1台6役をこなすマルチなファクシミリ複合機

 さまざまな機能が搭載され、生活のいろいろなシーンで活躍できるようになったケータイ。しかし、実際の生活において、ケータイだけで、すべてのコミュニケーションがカバーできるわけではない。やはり、パソコンにブロードバンドインターネットも必須であり、メール以外の情報のやり取りも必要になってくる。ただ、これだけ便利に利用できているケータイがあるからこそ、そのメリットを十分に活かすことができるコミュニケーション環境が欲しいところだ。

 そんな人たちにおすすめしたいのがシャープのファクシミリ複合機「見楽る UX-MF30CW/CL」だ。アナログ回線で利用するコードレス電話とファクシミリ、パソコンと接続できるプリンタとスキャナ。これに加え、ケータイやデジタルカメラから写真プリントができるダイレクトプリント、カラーコピーという1台6役をこなすマルチに活用できる複合機だ。なかでもケータイとの連携は、ケータイを使いこなしているユーザーにとっては便利であり、カメラ付きケータイもより楽しく活用できるアイテムだ。

操作パネルをあげるとインクカートリッジが交換位置にまで自動的に進む。日本ヒューレット・パッカードのインクカートリッジを採用しているので交換にも心配はない

背面には電話回線接続、USBポートの他、LANケーブル接続の端子も備える

ホームネットワークにも対応

 ファクシミリ複合機に位置付けられている「見楽る」だが、そのハードウェア的なベースになっているのは、プリンター機能とスキャナ機能だ。

 まず、プリンターとしては、6色/4色プリントに対応したインクジェット方式を採用したもので、最高4800dpiの解像度で高品質な写真や文書を印刷することが可能だ。パソコンから文書を印刷する場合は、シアン、マゼンタ、イエロー、ブラックの4色で印刷し、写真などの場合はシアン、マゼンタ、イエローに加え、フォトシアン、フォトマゼンタ、フォトブラックの合計6色でプリントされるしくみだ。インクジェットプリンターではインクなどの消耗品の供給が気になるところだが、「見楽る」は日本ヒューレット・パッカードのインクカートリッジを採用しており、家電量販店などですぐに入手することができる。

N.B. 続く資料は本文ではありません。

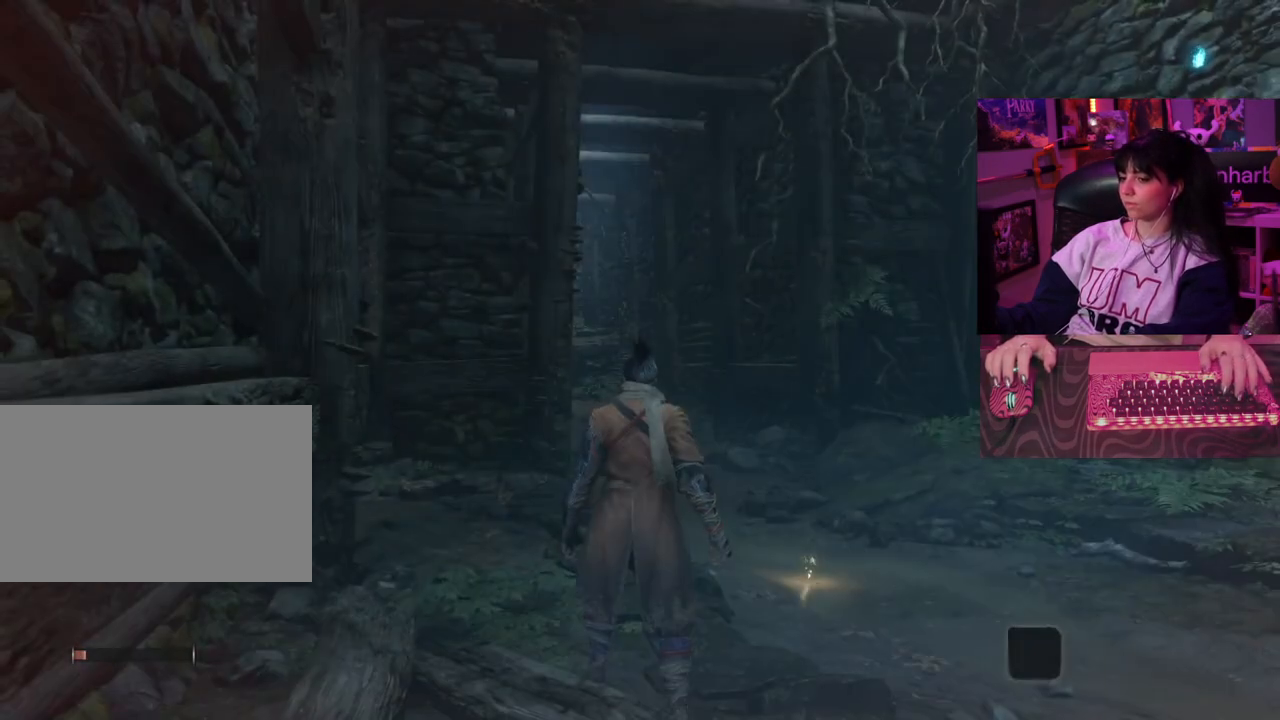
{"keys": [], "mouse": [], "events": []}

 「見楽る」とパソコンの接続については、一般的なインクジェットプリンター同様、USBポートを利用する。しかし、「見楽る」はUSBポート以外に、LAN経由で接続することも可能だ。現在、国内で販売されているインクジェット方式を採用したプリンターはUSBポートやプリンタポートで接続するものが多いが、ブロードバンド環境が普及したおかげで、最近では家庭内でもLAN環境を構築するユーザーが主流となっている。そのため、家庭のように、複数のパソコンがあるような環境で、プリンターを共有するには、特定のパソコンの電源を入れておくか、別途、プリントサーバーを用意しなければならないなどの制約がある。

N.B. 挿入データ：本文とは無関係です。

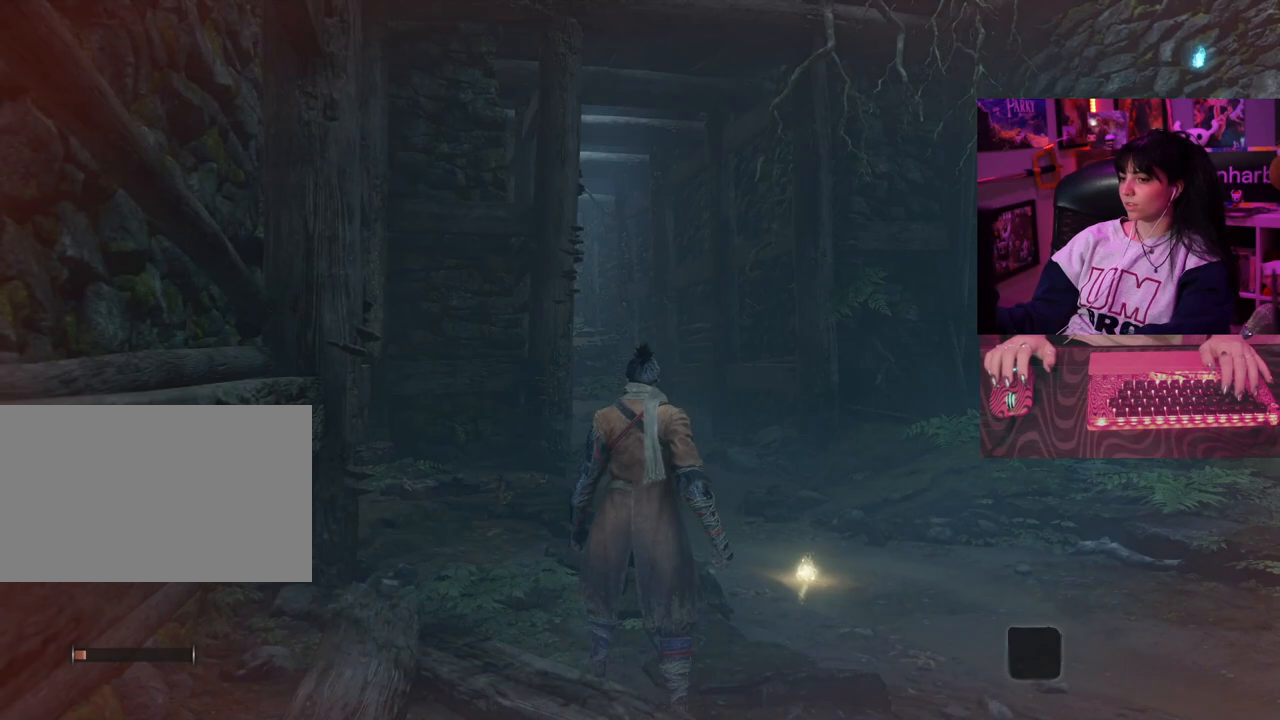
{"keys": [], "mouse": [], "events": []}
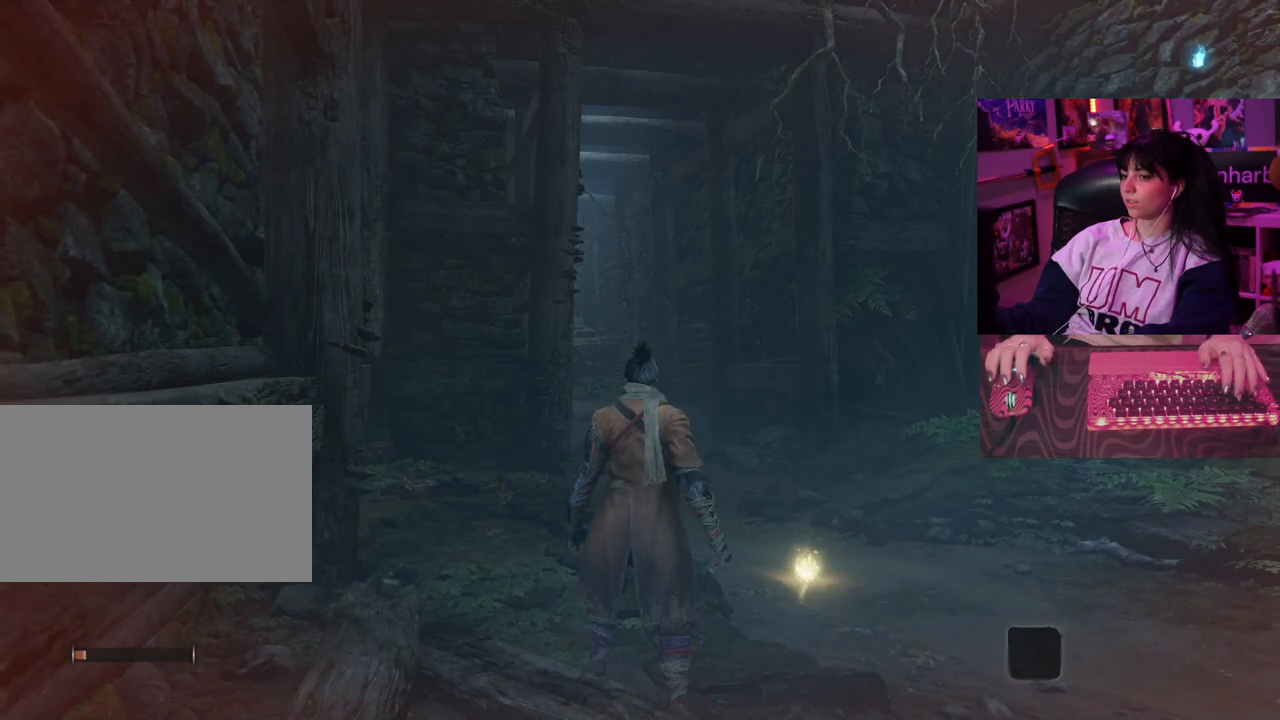
{"keys": ["w"], "mouse": [], "events": [[33, "w", "down"], [183, "space", "down"], [267, "space", "up"]]}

 これに対し、「見楽る」は標準でLAN接続に対応しているため、LANに接続してドライバをインストールすれば、ネットワークプリンタとして認識される。つまり、「見楽る」を家族で共有しながら、利用することができるわけだ。LAN対応のメリットは、プリントだけではない。「見楽る」に搭載されているスキャナ機能もLANで利用することができるため、LANに接続されたパソコンにスキャンした写真や文書などを取り込むことができる。つまり、複数のパソコンがLANに接続された環境では、「見楽る」をより有効に活用できるわけだ。

前面には10種類のメモリーカードに対応したメモリーカードスロット。PictBridgeでのダイレクトプリントにも対応

4.3インチのASVカラー液晶ディスプレイを装備。大きな液晶画面でしっかり確認でき、写真選びなどがスムーズに行える

プリントには普通の写真出力だけでなく、2枚の写真を見にあわせて1枚に出力する「写真ハガキプリント」や「シールプリント」、「2 in 1プリント」といろいろ楽しめる

液晶画面を見ながらかんたんにプリントできる。写真表示は、1画面表示、5画面表示、16画面表示など、自由に切り替えが可能。また、プリント時には明るさやコントラスト、あざやかさを調整して出力もできる

受信したFAXは一覧で確認でき、内容を液晶ディスプレイで確認した後で出力することができる「見てからプリント」機能を搭載

 充実のプリント&ファクシミリ機能

 パソコンとの接続性に優れている「見楽る」だが、パソコンがなければ、活用できないというわけではない。「見楽る」単独でも十分に活用できる機能が充実している。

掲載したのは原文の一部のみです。